• **DATA**
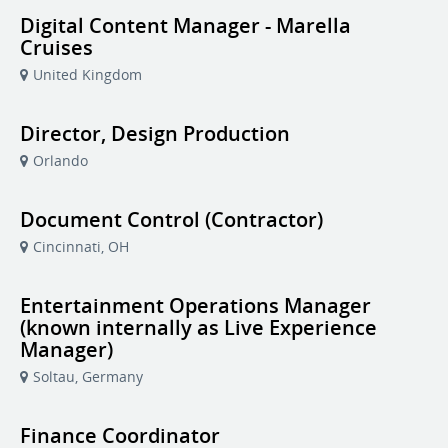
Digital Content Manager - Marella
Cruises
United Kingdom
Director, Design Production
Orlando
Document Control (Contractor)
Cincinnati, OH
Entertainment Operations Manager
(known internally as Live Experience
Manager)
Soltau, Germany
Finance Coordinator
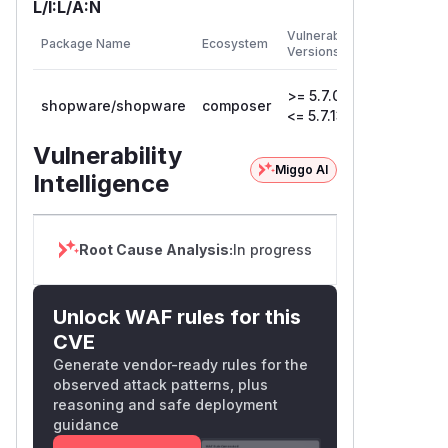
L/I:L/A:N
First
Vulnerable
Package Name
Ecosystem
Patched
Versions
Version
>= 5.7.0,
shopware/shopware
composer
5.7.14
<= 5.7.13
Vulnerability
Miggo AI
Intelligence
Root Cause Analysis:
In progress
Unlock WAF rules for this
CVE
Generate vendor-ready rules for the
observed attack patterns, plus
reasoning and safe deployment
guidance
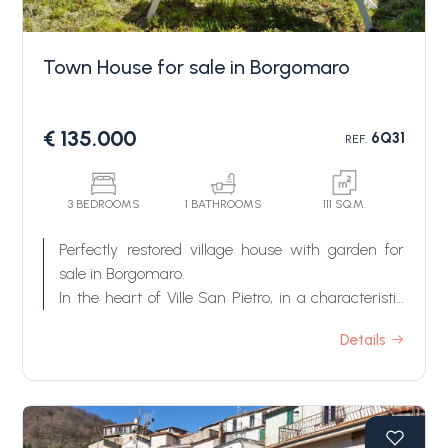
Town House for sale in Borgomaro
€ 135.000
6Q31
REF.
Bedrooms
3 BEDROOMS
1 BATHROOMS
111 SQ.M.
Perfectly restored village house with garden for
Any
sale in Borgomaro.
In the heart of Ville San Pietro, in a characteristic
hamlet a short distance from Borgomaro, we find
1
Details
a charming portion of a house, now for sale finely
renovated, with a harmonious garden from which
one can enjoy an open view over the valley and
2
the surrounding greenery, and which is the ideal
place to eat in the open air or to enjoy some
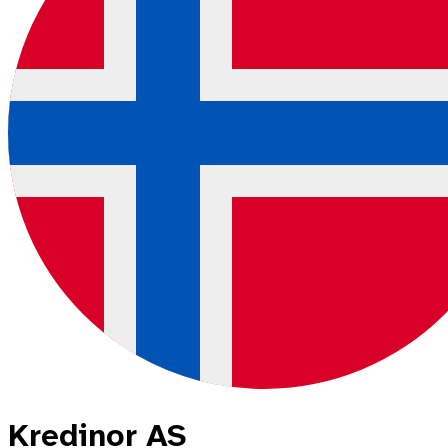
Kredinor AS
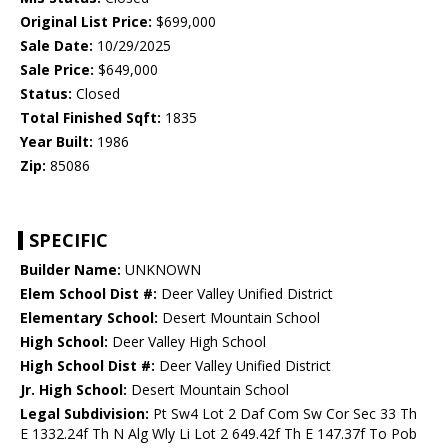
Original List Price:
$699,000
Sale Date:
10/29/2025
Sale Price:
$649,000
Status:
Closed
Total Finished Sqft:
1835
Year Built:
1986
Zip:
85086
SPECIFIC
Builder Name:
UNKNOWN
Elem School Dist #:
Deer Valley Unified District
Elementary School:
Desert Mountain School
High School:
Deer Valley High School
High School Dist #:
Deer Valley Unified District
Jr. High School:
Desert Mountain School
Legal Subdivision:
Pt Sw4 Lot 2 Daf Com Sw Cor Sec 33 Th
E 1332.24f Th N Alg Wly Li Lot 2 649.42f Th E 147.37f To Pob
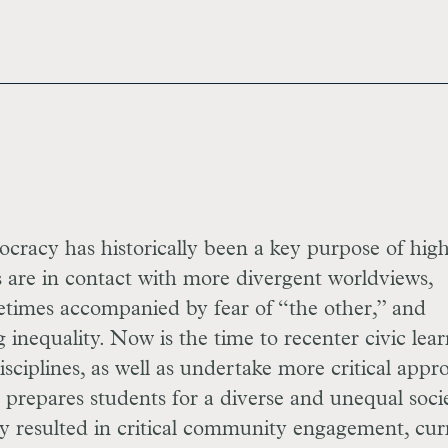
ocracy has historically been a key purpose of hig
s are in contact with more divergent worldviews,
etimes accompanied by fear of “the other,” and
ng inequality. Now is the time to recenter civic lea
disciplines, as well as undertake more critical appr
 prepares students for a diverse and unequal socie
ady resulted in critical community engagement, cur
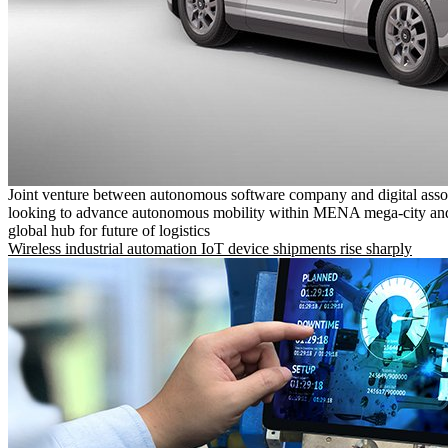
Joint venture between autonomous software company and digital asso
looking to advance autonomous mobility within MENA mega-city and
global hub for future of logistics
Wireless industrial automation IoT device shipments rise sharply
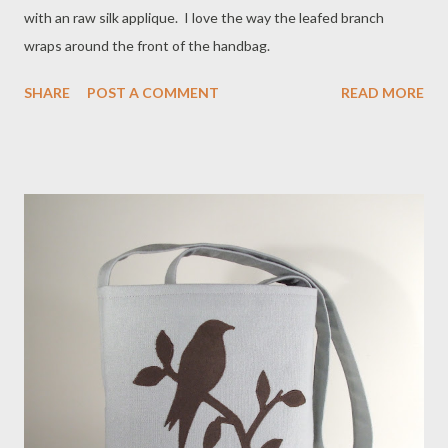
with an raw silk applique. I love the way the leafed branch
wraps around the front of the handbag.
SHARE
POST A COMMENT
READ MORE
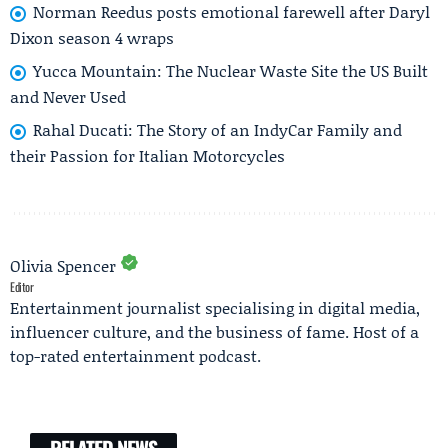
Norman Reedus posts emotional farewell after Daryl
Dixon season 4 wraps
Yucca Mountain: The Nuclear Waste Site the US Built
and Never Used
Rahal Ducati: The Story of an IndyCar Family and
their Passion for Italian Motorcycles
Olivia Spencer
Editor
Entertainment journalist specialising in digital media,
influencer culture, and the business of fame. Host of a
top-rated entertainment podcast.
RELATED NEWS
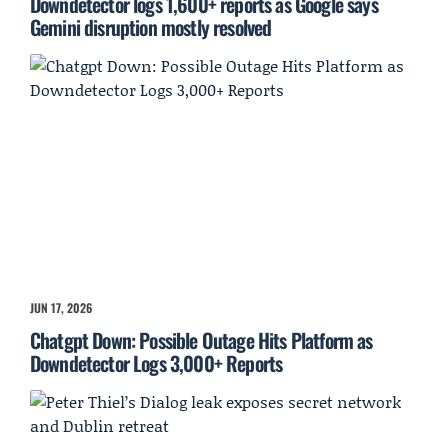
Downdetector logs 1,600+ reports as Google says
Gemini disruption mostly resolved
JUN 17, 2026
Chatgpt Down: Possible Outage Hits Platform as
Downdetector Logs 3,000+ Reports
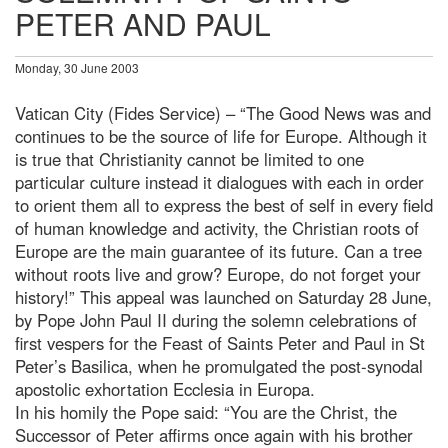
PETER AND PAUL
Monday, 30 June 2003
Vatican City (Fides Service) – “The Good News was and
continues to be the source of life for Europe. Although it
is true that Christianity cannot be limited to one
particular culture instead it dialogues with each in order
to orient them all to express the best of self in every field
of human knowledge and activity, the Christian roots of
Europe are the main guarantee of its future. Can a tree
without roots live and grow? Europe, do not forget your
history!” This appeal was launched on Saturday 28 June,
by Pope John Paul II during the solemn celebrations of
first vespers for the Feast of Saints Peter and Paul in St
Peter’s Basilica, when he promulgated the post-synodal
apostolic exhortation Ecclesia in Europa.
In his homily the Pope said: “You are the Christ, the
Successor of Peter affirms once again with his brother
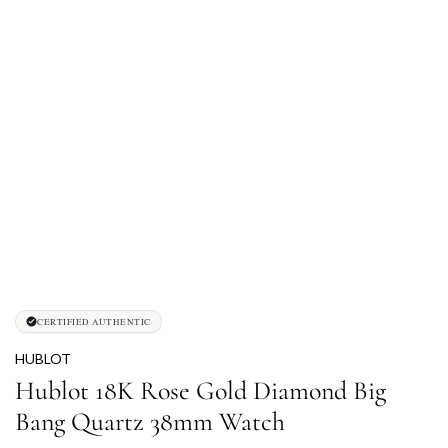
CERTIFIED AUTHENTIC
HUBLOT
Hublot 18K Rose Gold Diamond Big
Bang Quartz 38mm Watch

---

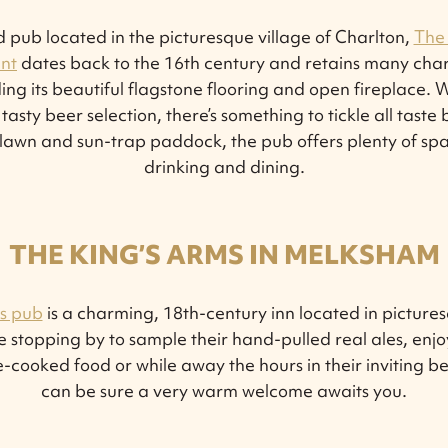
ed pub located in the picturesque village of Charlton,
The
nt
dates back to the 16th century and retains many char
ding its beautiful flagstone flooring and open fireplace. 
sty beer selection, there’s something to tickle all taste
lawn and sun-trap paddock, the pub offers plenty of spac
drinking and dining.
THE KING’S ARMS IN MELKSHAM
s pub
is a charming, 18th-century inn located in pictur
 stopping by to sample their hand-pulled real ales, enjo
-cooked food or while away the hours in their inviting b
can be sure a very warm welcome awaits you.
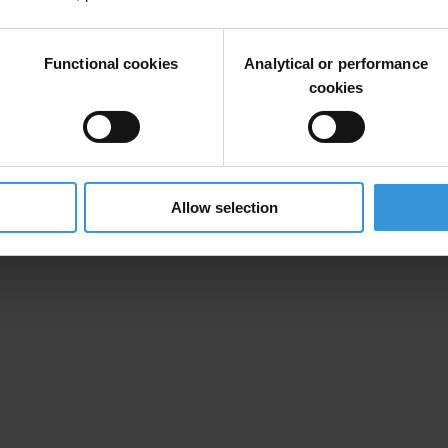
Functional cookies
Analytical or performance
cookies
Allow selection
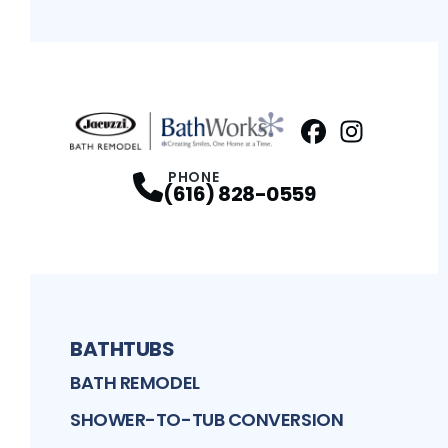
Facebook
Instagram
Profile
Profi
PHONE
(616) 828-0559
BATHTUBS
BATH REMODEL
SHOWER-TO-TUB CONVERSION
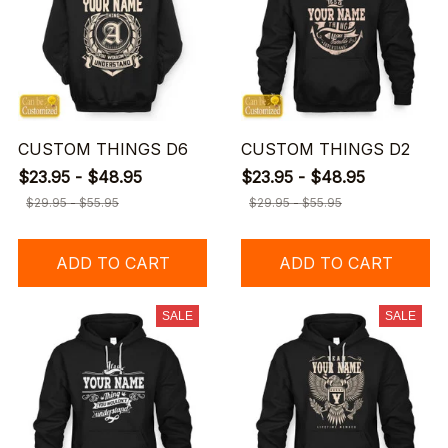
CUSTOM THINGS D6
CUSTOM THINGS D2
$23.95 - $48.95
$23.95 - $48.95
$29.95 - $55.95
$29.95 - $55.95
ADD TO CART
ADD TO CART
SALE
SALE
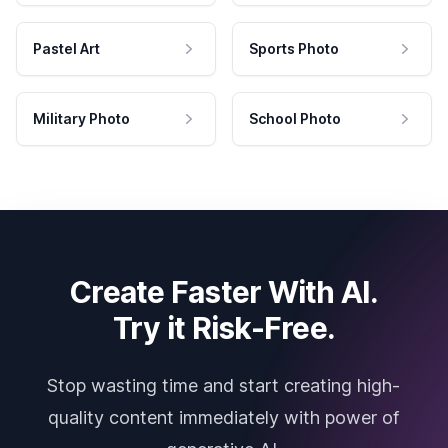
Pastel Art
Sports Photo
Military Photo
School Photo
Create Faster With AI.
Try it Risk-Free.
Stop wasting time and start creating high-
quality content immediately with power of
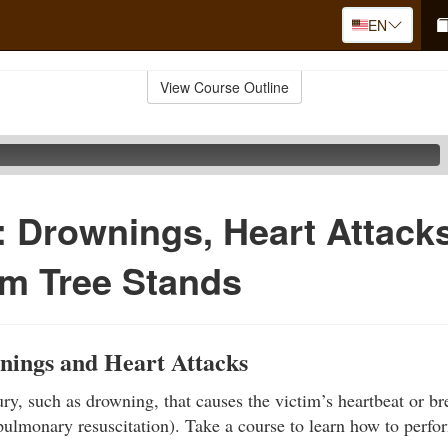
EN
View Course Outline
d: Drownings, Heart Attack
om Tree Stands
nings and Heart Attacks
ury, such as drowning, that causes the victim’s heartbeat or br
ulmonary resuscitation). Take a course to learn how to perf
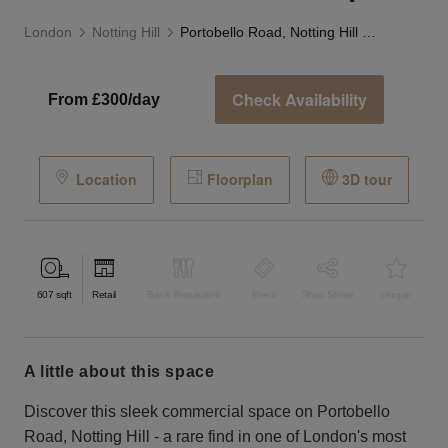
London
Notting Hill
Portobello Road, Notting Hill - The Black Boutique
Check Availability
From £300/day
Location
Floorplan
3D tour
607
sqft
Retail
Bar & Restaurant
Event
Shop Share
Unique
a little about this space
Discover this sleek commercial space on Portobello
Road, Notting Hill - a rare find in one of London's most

• **WORK ORDER**
Pick from the records each line that contains the word "their" and show it.

• **RESULT**
their Passion for Italian Motorcycles
 stopping by to sample their hand-pulled real ales, enjo
-cooked food or while away the hours in their inviting b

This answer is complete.